Professional academic writing is the topic of the third lesson, authored by Peter Dye. Students first use COCA to examine linguistic similarities and differences in different text types (spoken and written). Then AntConc is used to create a word list from a collection of instructor-provided texts. Students are asked to find the most frequent words and their collocates and then identify patterns of writing (e.g., high frequency of past tense in fiction texts and of passive voice in research articles).
The last lesson, by Cynthia Berger, describes how to use a text visualization program in a writing course. In this lesson, Text X-Ray helps students self-edit their texts by identifying words of the same part-of-speech (e.g., identify all the verbs and then check subject-verb agreement). It is also used to compare part-of-speech frequencies in one text to those in a different corpus. For instance, how does a published essay differ from a corpus of student papers in terms of the number of personal pronouns? Finally, Text X-Ray can identify which words from a target vocabulary list were used in papers that the students had written. Students then create a word cloud illustrating the most frequent words in their writing and reflect on (1) what words they are using, (2) why they are using those words, and (3) how they might incorporate other words into their writing.

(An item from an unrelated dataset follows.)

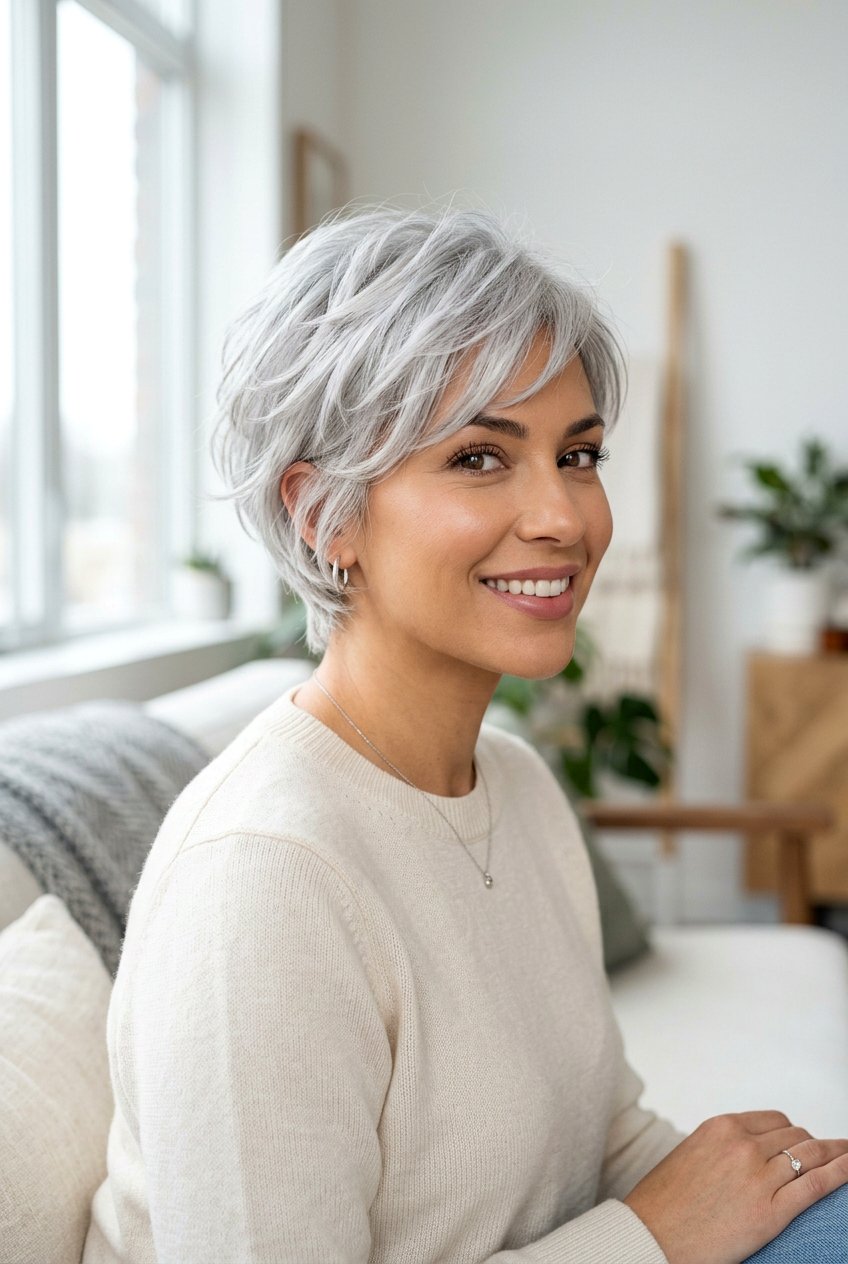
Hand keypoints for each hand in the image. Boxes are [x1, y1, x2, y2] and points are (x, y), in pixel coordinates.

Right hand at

The lessons throughout Section C are useful for instructors looking for innovative ways to integrate corpus linguistics into their classrooms. Each lesson ends with the author’s perspective on the challenges, benefits, and future directions of corpus linguistics in the classroom. These comments are particularly valuable for instructors who are new to corpus tools because they highlight limitations (e.g., some tools can be overwhelming for students, particularly at lower proficiency levels of English or digital literacy) and tips (e.g., when using corpus tools in the classroom, focus on one specific part of the website to avoid overwhelming students).
It should be noted, however, that the lessons vary in terms of procedure detail. Instructors new to corpus linguistics will undoubtedly need time to consider how they might adapt these lessons to their own teaching contexts and then to try out each corpus tool.
The book is a great resource for teachers who are new to CL and would like an overview of what has been, and can be, done. The author uses very accessible language to describe the foundational underpinnings of today’s tools for CL. Each section has teacher support pull-out sections to model what was discussed in the main text. The model lessons in the second portion of the text are very useful, but some may seem too complex depending on the learner population.